**TRAVAIL À FAIRE**
**a)** Reproduisez fidèlement le passage du texte sur la directive européenne et les salariés qui va de « Si un salarié » jusqu'à « no 15-20.111, Bull. 2016, V, no 138). ».
**b)** Donnez la suite du texte sur la directive européenne et les salariés à partir de sa dernière phrase.

**EXTRAIT CHOISI**

━━━━━━

Si un salarié ne peut pas invoquer la directive dans un litige entre particuliers (Soc., 13 mars 2013, pourvoi no 11-22.285, Bull. 2013, V, no 73), il peut le faire lorsque l’employeur est une entreprise publique (Soc., 17 février 2010, pourvoi no 08-43.212, Bull. 2010, V, no 47) ou lorsqu’il peut être regardé comme un organisme chargé en vertu d’un acte de l’autorité publique d’accomplir, sous le contrôle de cette dernière, un service d’intérêt public et disposant à cet effet de pouvoirs exorbitants par rapport aux règles applicables dans les relations entre particuliers (CJCE, arrêt du 12 juillet 1990, Foster e. a./British Gas plc, C-188/89 ; Soc., 22 juin 2016, pourvoi no 15-20.111, Bull. 2016, V, no 138).

Dans une espèce tranchée par la chambre sociale le 21 septembre 2017 (Soc., 21 septembre 2017, pourvoi no 16-24.022, Bull. 2017, V, no 144), l’application des dispositions précises et inconditionnelles de l’article 7 de la directive 2003/88/CE du Parlement européen et du Conseil du 4 novembre 2003 précitée, garantissant un congé payé de quatre semaines aux salariés malades, ne posait guère de problème, l’employeur étant une entreprise publique.

━━━━━━

**LISTE DES DONNÉES**
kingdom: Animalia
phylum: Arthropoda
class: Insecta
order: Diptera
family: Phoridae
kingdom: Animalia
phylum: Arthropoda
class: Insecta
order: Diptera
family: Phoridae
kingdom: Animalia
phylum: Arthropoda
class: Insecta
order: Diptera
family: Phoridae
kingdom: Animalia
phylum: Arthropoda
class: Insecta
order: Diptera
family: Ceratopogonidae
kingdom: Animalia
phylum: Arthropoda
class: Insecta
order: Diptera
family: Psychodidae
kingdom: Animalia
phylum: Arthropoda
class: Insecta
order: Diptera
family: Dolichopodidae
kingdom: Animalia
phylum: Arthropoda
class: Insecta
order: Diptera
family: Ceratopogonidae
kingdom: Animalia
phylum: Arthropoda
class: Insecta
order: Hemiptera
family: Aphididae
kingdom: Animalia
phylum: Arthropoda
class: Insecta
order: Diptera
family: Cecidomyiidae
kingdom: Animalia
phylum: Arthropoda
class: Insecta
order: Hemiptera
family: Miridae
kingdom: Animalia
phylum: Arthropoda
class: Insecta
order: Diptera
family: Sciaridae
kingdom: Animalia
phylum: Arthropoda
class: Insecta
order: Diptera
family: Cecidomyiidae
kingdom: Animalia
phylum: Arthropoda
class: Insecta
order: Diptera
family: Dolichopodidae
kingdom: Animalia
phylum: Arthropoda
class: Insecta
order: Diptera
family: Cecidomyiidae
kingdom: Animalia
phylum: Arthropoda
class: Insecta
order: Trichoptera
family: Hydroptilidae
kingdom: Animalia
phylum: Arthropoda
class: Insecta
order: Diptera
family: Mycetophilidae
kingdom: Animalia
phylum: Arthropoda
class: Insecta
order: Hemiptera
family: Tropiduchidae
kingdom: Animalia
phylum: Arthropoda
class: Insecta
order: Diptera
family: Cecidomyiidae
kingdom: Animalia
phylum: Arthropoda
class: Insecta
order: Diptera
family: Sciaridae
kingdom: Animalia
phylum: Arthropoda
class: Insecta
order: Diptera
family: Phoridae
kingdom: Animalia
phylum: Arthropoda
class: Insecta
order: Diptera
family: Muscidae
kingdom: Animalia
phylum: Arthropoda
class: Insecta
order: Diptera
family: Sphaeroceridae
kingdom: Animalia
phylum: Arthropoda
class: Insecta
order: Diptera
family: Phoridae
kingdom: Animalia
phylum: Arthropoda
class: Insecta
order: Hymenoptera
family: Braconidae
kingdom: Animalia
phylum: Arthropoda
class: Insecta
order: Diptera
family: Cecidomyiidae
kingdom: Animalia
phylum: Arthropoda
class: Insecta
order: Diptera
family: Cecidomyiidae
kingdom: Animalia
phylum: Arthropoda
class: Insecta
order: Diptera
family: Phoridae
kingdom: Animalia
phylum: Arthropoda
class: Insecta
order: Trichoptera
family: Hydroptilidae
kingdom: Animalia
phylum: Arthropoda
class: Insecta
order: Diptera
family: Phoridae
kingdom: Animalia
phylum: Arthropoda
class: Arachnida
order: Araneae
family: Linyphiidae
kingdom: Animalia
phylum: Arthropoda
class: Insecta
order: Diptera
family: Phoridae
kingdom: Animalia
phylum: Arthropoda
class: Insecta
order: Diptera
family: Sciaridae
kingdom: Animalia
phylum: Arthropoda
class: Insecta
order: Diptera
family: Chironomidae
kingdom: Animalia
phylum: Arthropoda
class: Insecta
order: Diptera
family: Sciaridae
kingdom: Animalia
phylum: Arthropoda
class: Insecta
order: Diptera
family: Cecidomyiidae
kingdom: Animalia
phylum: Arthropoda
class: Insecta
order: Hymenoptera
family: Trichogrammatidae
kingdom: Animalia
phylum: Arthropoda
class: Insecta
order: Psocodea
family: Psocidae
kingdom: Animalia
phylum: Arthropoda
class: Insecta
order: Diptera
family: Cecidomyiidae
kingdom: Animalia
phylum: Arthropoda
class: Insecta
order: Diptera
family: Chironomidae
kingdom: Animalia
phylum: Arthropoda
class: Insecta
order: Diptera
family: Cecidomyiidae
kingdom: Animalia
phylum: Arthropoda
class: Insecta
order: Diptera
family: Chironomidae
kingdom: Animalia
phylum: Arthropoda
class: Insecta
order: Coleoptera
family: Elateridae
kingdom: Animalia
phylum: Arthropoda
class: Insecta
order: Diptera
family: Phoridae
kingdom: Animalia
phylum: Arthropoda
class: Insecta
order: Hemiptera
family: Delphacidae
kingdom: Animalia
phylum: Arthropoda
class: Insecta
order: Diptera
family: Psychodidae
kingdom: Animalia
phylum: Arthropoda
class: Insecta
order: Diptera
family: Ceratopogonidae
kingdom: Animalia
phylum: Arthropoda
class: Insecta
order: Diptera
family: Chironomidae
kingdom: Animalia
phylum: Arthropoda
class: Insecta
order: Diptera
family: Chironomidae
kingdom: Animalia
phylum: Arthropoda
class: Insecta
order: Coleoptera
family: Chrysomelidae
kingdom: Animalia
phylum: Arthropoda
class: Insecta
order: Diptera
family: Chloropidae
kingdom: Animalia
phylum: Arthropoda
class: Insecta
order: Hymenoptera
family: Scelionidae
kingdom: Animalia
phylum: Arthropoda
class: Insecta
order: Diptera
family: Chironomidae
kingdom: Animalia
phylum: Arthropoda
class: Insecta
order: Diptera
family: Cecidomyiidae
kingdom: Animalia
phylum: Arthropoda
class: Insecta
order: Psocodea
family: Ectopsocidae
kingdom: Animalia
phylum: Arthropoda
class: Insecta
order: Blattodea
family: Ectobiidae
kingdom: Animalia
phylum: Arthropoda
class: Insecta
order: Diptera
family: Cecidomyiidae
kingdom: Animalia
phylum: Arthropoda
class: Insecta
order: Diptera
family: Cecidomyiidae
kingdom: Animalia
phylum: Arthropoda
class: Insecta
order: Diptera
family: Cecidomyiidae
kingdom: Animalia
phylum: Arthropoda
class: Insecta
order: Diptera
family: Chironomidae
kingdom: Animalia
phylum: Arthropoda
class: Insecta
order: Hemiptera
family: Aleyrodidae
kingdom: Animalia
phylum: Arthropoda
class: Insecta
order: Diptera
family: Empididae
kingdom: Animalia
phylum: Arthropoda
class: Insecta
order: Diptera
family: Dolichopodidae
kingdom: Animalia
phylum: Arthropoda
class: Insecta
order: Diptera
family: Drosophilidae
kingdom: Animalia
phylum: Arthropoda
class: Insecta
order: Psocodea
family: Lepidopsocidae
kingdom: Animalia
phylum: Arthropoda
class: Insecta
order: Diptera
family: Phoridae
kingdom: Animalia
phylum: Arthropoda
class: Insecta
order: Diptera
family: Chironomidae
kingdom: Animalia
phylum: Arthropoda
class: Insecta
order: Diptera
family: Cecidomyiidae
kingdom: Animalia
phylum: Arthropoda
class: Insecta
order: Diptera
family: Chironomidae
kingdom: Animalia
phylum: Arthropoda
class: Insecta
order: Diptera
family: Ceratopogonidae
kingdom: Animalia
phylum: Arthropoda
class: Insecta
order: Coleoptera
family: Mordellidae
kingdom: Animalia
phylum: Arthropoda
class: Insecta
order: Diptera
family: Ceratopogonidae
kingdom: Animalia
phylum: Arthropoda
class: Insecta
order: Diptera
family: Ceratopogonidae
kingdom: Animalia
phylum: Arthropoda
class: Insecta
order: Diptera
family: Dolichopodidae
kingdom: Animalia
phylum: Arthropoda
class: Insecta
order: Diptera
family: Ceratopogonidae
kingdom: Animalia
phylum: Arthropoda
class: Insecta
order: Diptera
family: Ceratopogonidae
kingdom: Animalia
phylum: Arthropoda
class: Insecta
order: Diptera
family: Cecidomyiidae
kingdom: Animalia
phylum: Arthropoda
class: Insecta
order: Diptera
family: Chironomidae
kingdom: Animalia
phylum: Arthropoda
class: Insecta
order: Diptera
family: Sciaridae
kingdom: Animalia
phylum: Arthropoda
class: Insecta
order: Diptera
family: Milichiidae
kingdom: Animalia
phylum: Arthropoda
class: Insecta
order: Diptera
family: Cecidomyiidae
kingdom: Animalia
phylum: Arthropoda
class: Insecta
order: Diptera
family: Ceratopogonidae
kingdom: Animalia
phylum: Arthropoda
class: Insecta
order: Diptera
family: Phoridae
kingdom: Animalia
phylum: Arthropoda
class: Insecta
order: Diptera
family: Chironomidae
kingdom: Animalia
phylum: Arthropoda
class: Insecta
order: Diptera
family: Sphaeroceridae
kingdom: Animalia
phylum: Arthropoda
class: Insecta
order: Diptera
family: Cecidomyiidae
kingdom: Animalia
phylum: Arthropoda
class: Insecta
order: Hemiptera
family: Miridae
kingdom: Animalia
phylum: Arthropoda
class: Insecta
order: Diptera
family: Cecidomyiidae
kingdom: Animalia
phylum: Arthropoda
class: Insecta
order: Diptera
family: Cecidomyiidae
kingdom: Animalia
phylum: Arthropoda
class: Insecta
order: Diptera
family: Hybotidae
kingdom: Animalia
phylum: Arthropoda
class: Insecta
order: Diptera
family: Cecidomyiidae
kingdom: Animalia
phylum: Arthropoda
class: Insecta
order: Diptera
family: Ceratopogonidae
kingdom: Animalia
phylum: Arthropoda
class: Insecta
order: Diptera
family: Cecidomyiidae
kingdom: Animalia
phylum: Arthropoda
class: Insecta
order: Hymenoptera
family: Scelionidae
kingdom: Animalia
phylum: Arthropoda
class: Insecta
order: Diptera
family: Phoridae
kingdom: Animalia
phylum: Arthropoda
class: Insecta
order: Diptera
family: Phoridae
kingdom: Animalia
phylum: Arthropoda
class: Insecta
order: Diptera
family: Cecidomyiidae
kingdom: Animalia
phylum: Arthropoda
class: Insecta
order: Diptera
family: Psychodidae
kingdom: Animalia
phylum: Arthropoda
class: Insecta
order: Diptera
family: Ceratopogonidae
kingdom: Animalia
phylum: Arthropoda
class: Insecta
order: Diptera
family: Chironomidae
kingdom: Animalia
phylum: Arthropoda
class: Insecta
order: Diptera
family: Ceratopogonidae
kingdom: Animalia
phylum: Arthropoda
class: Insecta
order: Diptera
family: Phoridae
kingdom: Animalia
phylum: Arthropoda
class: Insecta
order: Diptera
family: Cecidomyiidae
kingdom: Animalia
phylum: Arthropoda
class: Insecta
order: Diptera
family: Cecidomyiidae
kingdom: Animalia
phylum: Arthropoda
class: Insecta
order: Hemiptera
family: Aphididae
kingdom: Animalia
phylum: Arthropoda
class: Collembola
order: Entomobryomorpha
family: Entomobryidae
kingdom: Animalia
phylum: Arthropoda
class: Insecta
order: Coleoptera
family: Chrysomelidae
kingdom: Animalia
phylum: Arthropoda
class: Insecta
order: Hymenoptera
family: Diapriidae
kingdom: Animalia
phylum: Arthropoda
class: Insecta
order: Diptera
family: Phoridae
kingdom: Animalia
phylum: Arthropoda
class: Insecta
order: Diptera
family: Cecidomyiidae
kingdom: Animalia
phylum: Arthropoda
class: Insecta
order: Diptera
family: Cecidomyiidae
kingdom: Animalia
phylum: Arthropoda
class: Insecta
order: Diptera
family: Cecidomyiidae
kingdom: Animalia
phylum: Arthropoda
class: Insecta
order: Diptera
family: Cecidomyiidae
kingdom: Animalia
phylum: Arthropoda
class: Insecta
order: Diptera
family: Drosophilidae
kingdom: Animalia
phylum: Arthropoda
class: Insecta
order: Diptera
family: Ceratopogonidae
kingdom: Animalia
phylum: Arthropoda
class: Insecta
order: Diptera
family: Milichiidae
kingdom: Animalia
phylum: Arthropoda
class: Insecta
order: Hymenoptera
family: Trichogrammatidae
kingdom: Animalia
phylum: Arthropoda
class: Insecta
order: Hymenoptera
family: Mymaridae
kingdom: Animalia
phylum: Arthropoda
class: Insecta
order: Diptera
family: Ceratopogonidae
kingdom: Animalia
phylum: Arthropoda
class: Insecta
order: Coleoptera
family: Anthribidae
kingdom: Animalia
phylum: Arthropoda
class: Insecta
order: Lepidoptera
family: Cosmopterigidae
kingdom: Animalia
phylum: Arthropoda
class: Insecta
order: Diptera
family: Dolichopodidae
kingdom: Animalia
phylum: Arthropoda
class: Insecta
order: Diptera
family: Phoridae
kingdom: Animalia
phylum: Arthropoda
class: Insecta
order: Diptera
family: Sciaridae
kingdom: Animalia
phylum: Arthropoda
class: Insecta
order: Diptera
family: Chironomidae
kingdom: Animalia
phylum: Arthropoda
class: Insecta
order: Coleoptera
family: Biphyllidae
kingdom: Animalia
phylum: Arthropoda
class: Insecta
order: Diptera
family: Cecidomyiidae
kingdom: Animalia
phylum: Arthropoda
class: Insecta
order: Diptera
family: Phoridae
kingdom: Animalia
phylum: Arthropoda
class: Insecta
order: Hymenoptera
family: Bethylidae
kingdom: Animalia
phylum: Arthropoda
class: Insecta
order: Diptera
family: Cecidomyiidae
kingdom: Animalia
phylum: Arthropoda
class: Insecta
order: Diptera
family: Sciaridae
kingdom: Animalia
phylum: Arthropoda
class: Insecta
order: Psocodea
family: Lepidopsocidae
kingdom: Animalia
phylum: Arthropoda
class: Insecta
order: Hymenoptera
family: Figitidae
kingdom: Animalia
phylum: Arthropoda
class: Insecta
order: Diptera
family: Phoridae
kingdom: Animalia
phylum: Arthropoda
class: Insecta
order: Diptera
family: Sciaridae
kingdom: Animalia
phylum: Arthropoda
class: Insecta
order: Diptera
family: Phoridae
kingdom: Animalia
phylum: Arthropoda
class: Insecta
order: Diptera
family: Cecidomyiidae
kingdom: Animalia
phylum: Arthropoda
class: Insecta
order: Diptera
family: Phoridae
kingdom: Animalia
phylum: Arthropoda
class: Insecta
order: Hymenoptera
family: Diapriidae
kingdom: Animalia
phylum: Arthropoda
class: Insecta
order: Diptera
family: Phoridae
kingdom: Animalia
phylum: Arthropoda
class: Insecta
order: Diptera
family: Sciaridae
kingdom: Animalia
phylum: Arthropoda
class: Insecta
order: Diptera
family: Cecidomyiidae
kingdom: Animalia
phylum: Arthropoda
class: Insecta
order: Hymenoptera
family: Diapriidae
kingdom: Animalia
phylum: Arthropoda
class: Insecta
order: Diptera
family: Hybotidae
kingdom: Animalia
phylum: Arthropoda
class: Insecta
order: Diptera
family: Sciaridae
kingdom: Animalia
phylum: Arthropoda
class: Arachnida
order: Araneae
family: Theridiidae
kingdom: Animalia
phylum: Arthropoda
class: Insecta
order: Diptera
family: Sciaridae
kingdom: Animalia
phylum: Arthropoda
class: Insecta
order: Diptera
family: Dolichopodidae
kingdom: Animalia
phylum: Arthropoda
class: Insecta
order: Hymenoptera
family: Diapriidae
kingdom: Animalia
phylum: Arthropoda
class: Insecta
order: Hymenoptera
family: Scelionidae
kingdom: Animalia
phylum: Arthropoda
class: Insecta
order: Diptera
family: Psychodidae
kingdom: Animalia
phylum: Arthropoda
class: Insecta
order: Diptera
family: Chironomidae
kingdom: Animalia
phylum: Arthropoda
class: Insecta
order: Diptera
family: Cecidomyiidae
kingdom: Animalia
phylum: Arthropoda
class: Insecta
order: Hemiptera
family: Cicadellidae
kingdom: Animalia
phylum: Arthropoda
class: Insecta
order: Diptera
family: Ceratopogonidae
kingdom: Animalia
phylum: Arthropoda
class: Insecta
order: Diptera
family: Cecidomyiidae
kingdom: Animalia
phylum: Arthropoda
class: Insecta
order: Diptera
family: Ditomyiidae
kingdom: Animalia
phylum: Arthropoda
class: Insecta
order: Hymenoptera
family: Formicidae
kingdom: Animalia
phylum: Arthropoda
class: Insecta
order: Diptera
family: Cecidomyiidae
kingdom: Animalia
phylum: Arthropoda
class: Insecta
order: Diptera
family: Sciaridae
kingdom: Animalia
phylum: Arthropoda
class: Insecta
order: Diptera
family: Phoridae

━━━━━━

**ENSEMBLE DES RÉPONSES**
**a)**
Si un salarié ne peut pas invoquer la directive dans un litige entre particuliers (Soc., 13 mars 2013, pourvoi no 11-22.285, Bull. 2013, V, no 73), il peut le faire lorsque l’employeur est une entreprise publique (Soc., 17 février 2010, pourvoi no 08-43.212, Bull. 2010, V, no 47) ou lorsqu’il peut être regardé comme un organisme chargé en vertu d’un acte de l’autorité publique d’accomplir, sous le contrôle de cette dernière, un service d’intérêt public et disposant à cet effet de pouvoirs exorbitants par rapport aux règles applicables dans les relations entre particuliers (CJCE, arrêt du 12 juillet 1990, Foster e. a./British Gas plc, C-188/89 ; Soc., 22 juin 2016, pourvoi no 15-20.111, Bull. 2016, V, no 138).

**b)**
La question portait donc sur le point de savoir si les congés payés acquis et non exercés pouvaient être perdus au terme d’un certain délai.

En effet, la Cour de justice de l’Union européenne (CJUE) avait admis qu’au regard de la finalité même du droit au congé annuel payé, directement conféré par le droit de l’Union européenne à chaque travailleur, un salarié en incapacité de travail durant plusieurs années consécutives, empêché par le droit national de prendre son congé annuel payé durant ladite période, ne saurait cumuler de manière illimitée des droits au congé annuel payé acquis durant cette période. Elle en avait déduit qu’il était possible de prévoir une période de report des congés au terme de laquelle ceux-ci pourraient être perdus, à la condition que cette période de report dépasse substantiellement la durée de la période de référence pour laquelle elle est accordée. Ainsi, une période de report de quinze mois était jugée conforme au droit de l’Union (CJUE, arrêt du 22 novembre 2011, KHS, C-214/10), alors qu’une période de neuf mois est jugée insuffisante (CJUE, arrêt du 3 mai 2012, Neidel, C-337/10).

La question posée à la Cour était de savoir si, en l’absence de disposition de droit interne prévoyant la perte des congés payés au terme d’une période de report, le juge devait fixer celle-ci.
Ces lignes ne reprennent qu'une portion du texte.